I was suprised that alcohol content also directly affected the density of the wine. I was also suprised that there were very few strong relationships between the inputs & quality rating output. The majority of the plots show a lack of consistency which negates any idea of a strong correlations.
No, I did not.
## Min. 1st Qu. Median Mean 3rd Qu. Max.
## 3.000 5.000 6.000 5.878 6.000 9.000
Quality rating displayed as an output of the wine observation data in the form of a Histogram. This bar plot of Wine Quality shows that most ratings fall between 5 and 7, which is consistent with the dataset’s description that there are much more normal wines than excellent or poor ones.
Box plot displaying the range of alcohol (%/vol) for each Quality rating as a number. This plot confirms my analysis that the wines with a higher than average alcohol content are also the wines with the highest quality ratings. Had I created qrating earlier in the project, I could have displayed the quality rating data on a simpler plot by using the three tier rating scale that was utilized for testing. ‘qrating’ allows me to display this finding more clearly.
This scatter plot shows another representation of the correlation between Alcohol content, quality rating, and density.

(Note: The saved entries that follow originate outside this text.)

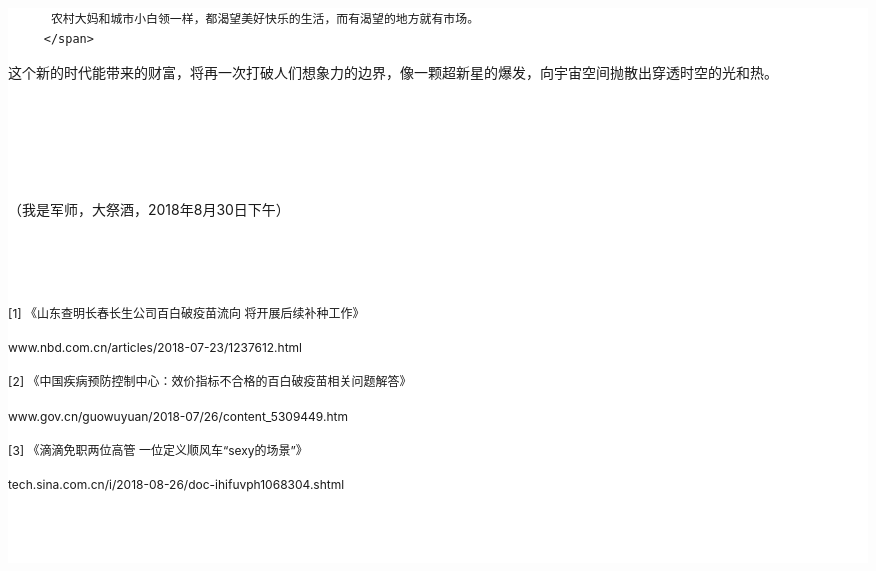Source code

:           农村大妈和城市小白领一样，都渴望美好快乐的生活，而有渴望的地方就有市场。
         </span>
</p>
<p style="margin-top: 5px;">
<span class="ql-author-12577680 ql-size-12 ql-font-kaiti">
          这个新的时代能带来的财富，将再一次打破人们想象力的边界，像一颗超新星的爆发，向宇宙空间抛散出穿透时空的光和热。
         </span>
</p>
<p line="dZeR">
<br/>
</p>
<p line="dZeR">
<br/>
</p>
<p line="sbE0">
<br/>
</p>
<p line="NYFY">
         （我是军师，大祭酒，2018年8月30日下午）
         <br/>
</p>
<p line="7mfD,iOoT">
<br/>
</p>
<p line="7mfD,iOoT">
<br/>
</p>
<p line="NYFY" style="white-space: normal;">
<span style="font-size: 12px;">
          [1] 《山东查明长春长生公司百白破疫苗流向 将开展后续补种工作》
         </span>
</p>
<p line="NYFY" style="white-space: normal;">
<span style="font-size: 12px;">
          www.nbd.com.cn/articles/2018-07-23/1237612.html
         </span>
</p>
<p line="3KeO" style="white-space: normal;">
<span style="font-size: 12px;">
          [2] 《中国疾病预防控制中心：效价指标不合格的百白破疫苗相关问题解答》
         </span>
</p>
<p line="3KeO" style="white-space: normal;">
<span style="font-size: 12px;">
          www.gov.cn/guowuyuan/2018-07/26/content_5309449.htm
         </span>
</p>
<p line="ZsuH" style="white-space: normal;">
<span style="font-size: 12px;">
          [3] 《滴滴免职两位高管 一位定义顺风车“sexy的场景”》
         </span>
</p>
<p line="ZsuH" style="white-space: normal;">
<span style="font-size: 12px;">
          tech.sina.com.cn/i/2018-08-26/doc-ihifuvph1068304.shtml
         </span>
</p>
<p line="g2HY">
<br/>
</p>
<p line="XEnU">
<br/>
</p>
<p>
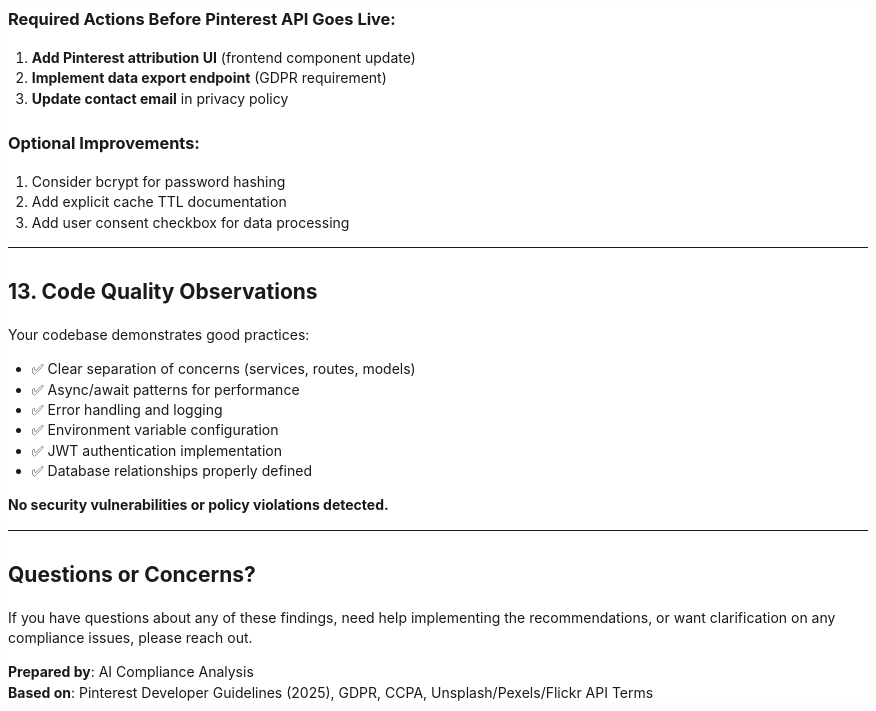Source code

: ### Required Actions Before Pinterest API Goes Live:
1. **Add Pinterest attribution UI** (frontend component update)
2. **Implement data export endpoint** (GDPR requirement)
3. **Update contact email** in privacy policy

### Optional Improvements:
1. Consider bcrypt for password hashing
2. Add explicit cache TTL documentation
3. Add user consent checkbox for data processing

---

## 13. Code Quality Observations

Your codebase demonstrates good practices:
- ✅ Clear separation of concerns (services, routes, models)
- ✅ Async/await patterns for performance
- ✅ Error handling and logging
- ✅ Environment variable configuration
- ✅ JWT authentication implementation
- ✅ Database relationships properly defined

**No security vulnerabilities or policy violations detected.**

---

## Questions or Concerns?

If you have questions about any of these findings, need help implementing the recommendations, or want clarification on any compliance issues, please reach out.

**Prepared by**: AI Compliance Analysis  
**Based on**: Pinterest Developer Guidelines (2025), GDPR, CCPA, Unsplash/Pexels/Flickr API Terms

I also made use of a green color palette, to differentiate the ‘dvalue’ plot from previous ‘qrating’ plots.
The density value is categorized as Low (Values < 0.9917), Average (between 0.9917 & 0.9961), & High (values > 0.9961).
This representation shows a more useful depiction, which can be interpreted that as the alcohol percentage increases, the level of density falls and vice versa. So both a lower density & higher alcohol content positively affect the quality rating. With a correlation coefficient of -0.78 for Alcohol/Density, -0.31 Quality/Density & 0.43 Quality/Alcohol, this plot appears to be the most effective in displaying the strongest correlations, as sugar was found to have no bearing on quality.
——
The White Wine dataset contains 4898 observations with 13 features. Of the 13 features there are 11 input features, one output feature, and one unique identifier. The purpose of this Exploratory Data Analysis was to determine which features impact the quality of the wine.

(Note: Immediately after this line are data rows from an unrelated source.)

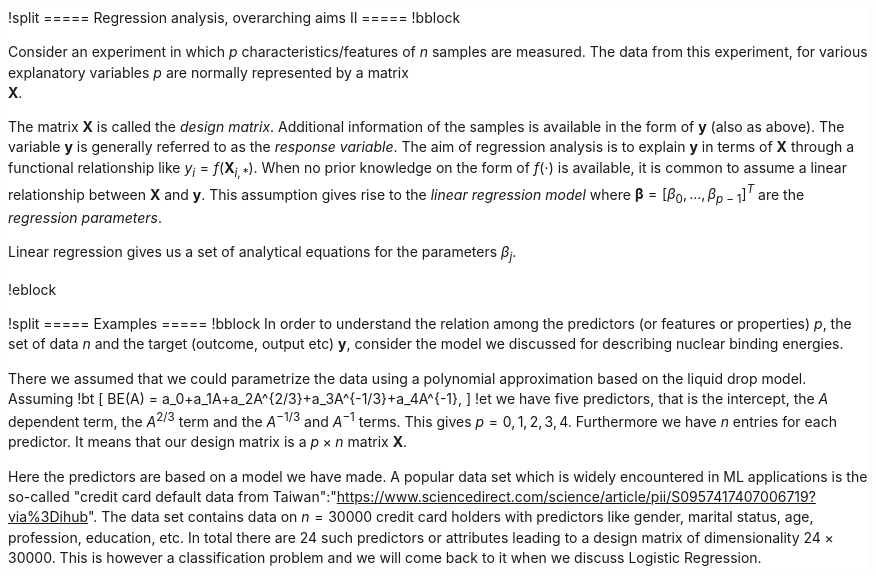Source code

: !split
===== Regression analysis, overarching aims II =====
!bblock


Consider an experiment in which $p$ characteristics/features of $n$ samples are
measured. The data from this experiment, for various explanatory variables $p$ are normally represented by a matrix  
$\mathbf{X}$.

The matrix $\mathbf{X}$ is called the *design
matrix*. Additional information of the samples is available in the
form of $\bm{y}$ (also as above). The variable $\bm{y}$ is
generally referred to as the *response variable*. The aim of
regression analysis is to explain $\bm{y}$ in terms of
$\bm{X}$ through a functional relationship like $y_i =
f(\mathbf{X}_{i,\ast})$. When no prior knowledge on the form of
$f(\cdot)$ is available, it is common to assume a linear relationship
between $\bm{X}$ and $\bm{y}$. This assumption gives rise to
the *linear regression model* where $\bm{\beta} = [\beta_0, \ldots,
\beta_{p-1}]^{T}$ are the *regression parameters*. 

Linear regression gives us a set of analytical equations for the parameters $\beta_j$.

!eblock



!split
=====  Examples  =====
!bblock
In order to understand the relation among the predictors (or features or properties) $p$, the set of data $n$ and the target (outcome, output etc) $\bm{y}$,
consider the model we discussed for describing nuclear binding energies. 

There we assumed that we could parametrize the data using a polynomial approximation based on the liquid drop model.
Assuming 
!bt
\[
BE(A) = a_0+a_1A+a_2A^{2/3}+a_3A^{-1/3}+a_4A^{-1},
\]
!et
we have five predictors, that is the intercept, the $A$ dependent term, the $A^{2/3}$ term and the $A^{-1/3}$ and $A^{-1}$ terms.
This gives $p=0,1,2,3,4$. Furthermore we have $n$ entries for each predictor. It means that our design matrix is a 
$p\times n$ matrix $\bm{X}$.

Here the predictors are based on a model we have made. A popular data set which is widely encountered in ML applications is the
so-called "credit card default data from Taiwan":"https://www.sciencedirect.com/science/article/pii/S0957417407006719?via%3Dihub". The data set contains data on $n=30000$ credit card holders with predictors like gender, marital status, age, profession, education, etc. In total there are $24$ such predictors or attributes leading to a design matrix of dimensionality $24 \times 30000$. This is however a classification problem and we will come back to it when we discuss Logistic Regression.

I initially used histograms to display the data, but I was not able to determine any correlations. Scatter plots provided more intuitive visualizations that could be easily decoded. The use of Bivariate Plots allowed me to obtain correlations. These plots helped me determine that residual.sugar & density shared the strongest correlation. I then used their strong correlation to determine if they affected quality jointly or individually. I discovered that density affected quality, but residual.sugar did not. The second strongest correlation was between alcohol & density and they jointly affected White Wine quality. The third strongest correlation was between alcohol & residual.sugar, however my plot again confirmed that residual.sugar did not appear to affect quality. The fourth strongest correlation was between free.sulfur.dioxide & total.sulfur.dioxide, but total.sulfur.dioxide had more impact on quality than free.sulfur.dioxide.
In conclusion, my prediction that the three features fixed.acidity, residual.sugar, & alcohol affect wine quality proved to be incorrect. Of those features, only alcohol was proven to affect wine quality. In addition to alcohol, density was also shown to affect wine quality. Based on these findings, I would use alcohol percentage and density to predict White Wine quality in an future investigations.